In general, it’s rather easy to spot the Spark programming on Monument Circle. There are signs designating the various Big Car booths, a wooden sasquatch atop a Wagon of Wonders, a stage for musical performers, etc. However, some of the programming is less conspicuous.
For instance, even if you have visited Spark during Phono Fridays, you may have missed a guy in a tie and dress shirt atop a 1968 Honda CT90 motorbike with a 1980s Sanyo boom box in tow, and two cassettes taped to his motorcycle helmet. Fear not, the free cassettes he offers onlookers do not serve as bait. He’s not crazy, at least not in any dangerous or threatening way. He’s an artist named Stuart Hyatt.
“Just for fun, I kind of dress like somebody who’s on their lunch break from their insurance executive job,” Hyatt says. “The kids don’t even know what these weird things are with this magnetic tape. They love it though.”
Each Friday during Spark, Hyatt cruises around Monument Circle at an average speed of four miles per hour on his motorbike for nearly two hours.
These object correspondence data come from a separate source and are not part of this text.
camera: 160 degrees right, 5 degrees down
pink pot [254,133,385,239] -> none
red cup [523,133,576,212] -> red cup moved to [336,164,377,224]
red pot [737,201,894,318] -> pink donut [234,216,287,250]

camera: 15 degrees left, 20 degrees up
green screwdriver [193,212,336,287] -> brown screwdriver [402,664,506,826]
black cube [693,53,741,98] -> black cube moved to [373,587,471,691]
Occasionally he stops to disperse random cassette tapes supplied by local record store, LUNA Music. “They’ve just got bins of them,” Hyatt says of LUNA. “I cannot vouch for the quality of music that I’m giving away. There’s a lot of hair metal bands. It’s purely a fun thing.”
Hyatt got the idea for his Spark contribution during trips to Africa and Latin America. “These amazing, resourceful people turn these little motor bikes into stores, basically,” Hyatt says. “It’s something you don’t really see in the states. It’s everything. It could be a refrigerator repairman, but on these vintage motorbikes that have been cobbled together with thread and used vegetable oil. So, it was kind of that wacky resourcefulness of the developing world mixed with the tradition of punk, hip-hop and DIY culture of pedaling tapes out of your trunk. I mean, I love that. … It’s supposed to just put a smile on people’s faces.”
When he’s not cruising around the Circle, Hyatt can likely be found collecting field recordings for his various sound art projects. He’s in the midst of releasing a five-album series of site-specific recordings under the name of Field Works. You may have caught wind of his work on the Indy Sound Map. His most recent LP featuring sounds collected at Pogue’s Run will premiere at LUNA on Sunday, September 13.
Hyatt is very serious about his Field Works project, but his contribution to Spark is more laid back. “It’s just one of those things that puts a smile on people’s faces,” he says. “I kind of bop my head, but I also try to be a good, corporate executive who just had to bust out for a few hours.”
“People talk a lot about food deserts in our city,” Hyatt says. “I just want to make sure there aren’t any cassette deserts either.”